Text shown:
begin
Serious about growing your own vegetables? Season starts now in North Texas

If this is really going to be the year that you get serious about raising garden-fresh vegetables, put in the key and get the engine started. The race is about to begin and your first crops are ready to grow.

Putting a successful garden in the ground is about like building a house. It all comes in its own due time. In both cases, it starts with the “dirt work.” Your vegetable garden will only be as good as the soil you prepare for it. Vegetables merit the best bed preparation you can provide. Just to drive the point home, I’ve adopted the term “heroic soil preparation” for vegetables, flowers and other plants whose roots are shallow and compact. They need all the help we can give them here in Texas.

Rototill to a depth of 10 to 12 inches. Rear-tine tillers work best because they do a far better job of pulverizing the soil. They’re large, cumbersome and expensive, so you might opt just to rent one, but however you do it, till the soil until it has a very fine texture.
end
Goal 1: In the gardening article, how deep should the soil be rototilled?

(Stored data)
begin
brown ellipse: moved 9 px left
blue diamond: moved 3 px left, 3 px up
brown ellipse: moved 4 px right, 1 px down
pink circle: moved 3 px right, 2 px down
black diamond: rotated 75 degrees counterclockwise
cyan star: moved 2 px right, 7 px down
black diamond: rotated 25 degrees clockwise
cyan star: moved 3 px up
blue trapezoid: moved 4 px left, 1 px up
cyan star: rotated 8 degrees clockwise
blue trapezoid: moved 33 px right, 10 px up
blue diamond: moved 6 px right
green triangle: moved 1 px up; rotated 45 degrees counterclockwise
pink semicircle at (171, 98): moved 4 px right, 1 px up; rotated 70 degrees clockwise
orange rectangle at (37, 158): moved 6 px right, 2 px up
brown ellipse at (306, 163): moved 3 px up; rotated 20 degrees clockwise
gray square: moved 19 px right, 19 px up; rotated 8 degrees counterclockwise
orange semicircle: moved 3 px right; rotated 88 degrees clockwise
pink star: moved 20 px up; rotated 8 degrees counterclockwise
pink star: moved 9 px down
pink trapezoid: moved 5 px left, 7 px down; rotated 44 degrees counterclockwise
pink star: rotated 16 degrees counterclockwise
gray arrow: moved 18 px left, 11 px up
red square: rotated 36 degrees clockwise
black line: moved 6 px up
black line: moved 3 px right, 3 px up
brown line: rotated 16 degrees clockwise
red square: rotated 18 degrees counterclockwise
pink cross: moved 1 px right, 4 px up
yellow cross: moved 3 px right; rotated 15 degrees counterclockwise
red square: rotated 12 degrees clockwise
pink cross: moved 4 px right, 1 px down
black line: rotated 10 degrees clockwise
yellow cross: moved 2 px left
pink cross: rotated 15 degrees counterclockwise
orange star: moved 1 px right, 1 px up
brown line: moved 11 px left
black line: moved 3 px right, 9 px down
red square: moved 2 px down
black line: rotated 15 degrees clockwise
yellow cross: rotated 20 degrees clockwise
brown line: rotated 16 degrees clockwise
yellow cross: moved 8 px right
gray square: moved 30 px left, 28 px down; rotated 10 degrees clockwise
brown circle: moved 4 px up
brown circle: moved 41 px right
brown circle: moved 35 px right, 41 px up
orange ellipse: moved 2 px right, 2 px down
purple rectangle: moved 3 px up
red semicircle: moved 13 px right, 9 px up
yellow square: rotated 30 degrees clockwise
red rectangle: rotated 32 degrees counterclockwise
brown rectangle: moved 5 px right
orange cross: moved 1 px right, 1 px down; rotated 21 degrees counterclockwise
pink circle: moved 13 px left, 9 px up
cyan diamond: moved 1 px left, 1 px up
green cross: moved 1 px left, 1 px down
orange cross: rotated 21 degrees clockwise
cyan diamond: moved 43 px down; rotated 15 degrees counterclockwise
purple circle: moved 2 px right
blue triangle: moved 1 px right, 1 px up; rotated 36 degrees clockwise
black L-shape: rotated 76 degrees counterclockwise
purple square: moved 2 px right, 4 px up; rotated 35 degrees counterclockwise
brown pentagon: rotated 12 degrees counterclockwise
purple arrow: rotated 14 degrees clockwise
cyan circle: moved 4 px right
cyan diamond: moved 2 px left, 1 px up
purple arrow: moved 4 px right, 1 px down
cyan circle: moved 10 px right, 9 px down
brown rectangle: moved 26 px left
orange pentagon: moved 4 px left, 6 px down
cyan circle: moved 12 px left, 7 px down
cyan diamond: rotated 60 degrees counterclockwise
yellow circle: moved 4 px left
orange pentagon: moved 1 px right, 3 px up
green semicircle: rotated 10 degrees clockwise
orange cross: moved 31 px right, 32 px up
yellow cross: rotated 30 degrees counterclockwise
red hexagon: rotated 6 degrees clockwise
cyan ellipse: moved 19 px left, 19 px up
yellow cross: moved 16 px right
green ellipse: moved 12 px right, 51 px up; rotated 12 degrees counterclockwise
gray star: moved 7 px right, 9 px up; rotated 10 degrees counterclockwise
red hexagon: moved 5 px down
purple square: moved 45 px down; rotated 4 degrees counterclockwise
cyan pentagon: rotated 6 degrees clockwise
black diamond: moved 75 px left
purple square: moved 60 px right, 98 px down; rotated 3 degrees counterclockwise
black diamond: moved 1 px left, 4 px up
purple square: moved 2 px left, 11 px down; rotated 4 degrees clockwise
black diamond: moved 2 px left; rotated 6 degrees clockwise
end
Goal 2: Update the stretch of records from their start through the line containing "pink star: moved 9 px down", replacing "cyan star" with "teal star" and leaving everything else unchanged.

Full solution 1: To a depth of 10 to 12 inches.

Full solution 2:
brown ellipse: moved 9 px left
blue diamond: moved 3 px left, 3 px up
brown ellipse: moved 4 px right, 1 px down
pink circle: moved 3 px right, 2 px down
black diamond: rotated 75 degrees counterclockwise
teal star: moved 2 px right, 7 px down
black diamond: rotated 25 degrees clockwise
teal star: moved 3 px up
blue trapezoid: moved 4 px left, 1 px up
teal star: rotated 8 degrees clockwise
blue trapezoid: moved 33 px right, 10 px up
blue diamond: moved 6 px right
green triangle: moved 1 px up; rotated 45 degrees counterclockwise
pink semicircle at (171, 98): moved 4 px right, 1 px up; rotated 70 degrees clockwise
orange rectangle at (37, 158): moved 6 px right, 2 px up
brown ellipse at (306, 163): moved 3 px up; rotated 20 degrees clockwise
gray square: moved 19 px right, 19 px up; rotated 8 degrees counterclockwise
orange semicircle: moved 3 px right; rotated 88 degrees clockwise
pink star: moved 20 px up; rotated 8 degrees counterclockwise
pink star: moved 9 px down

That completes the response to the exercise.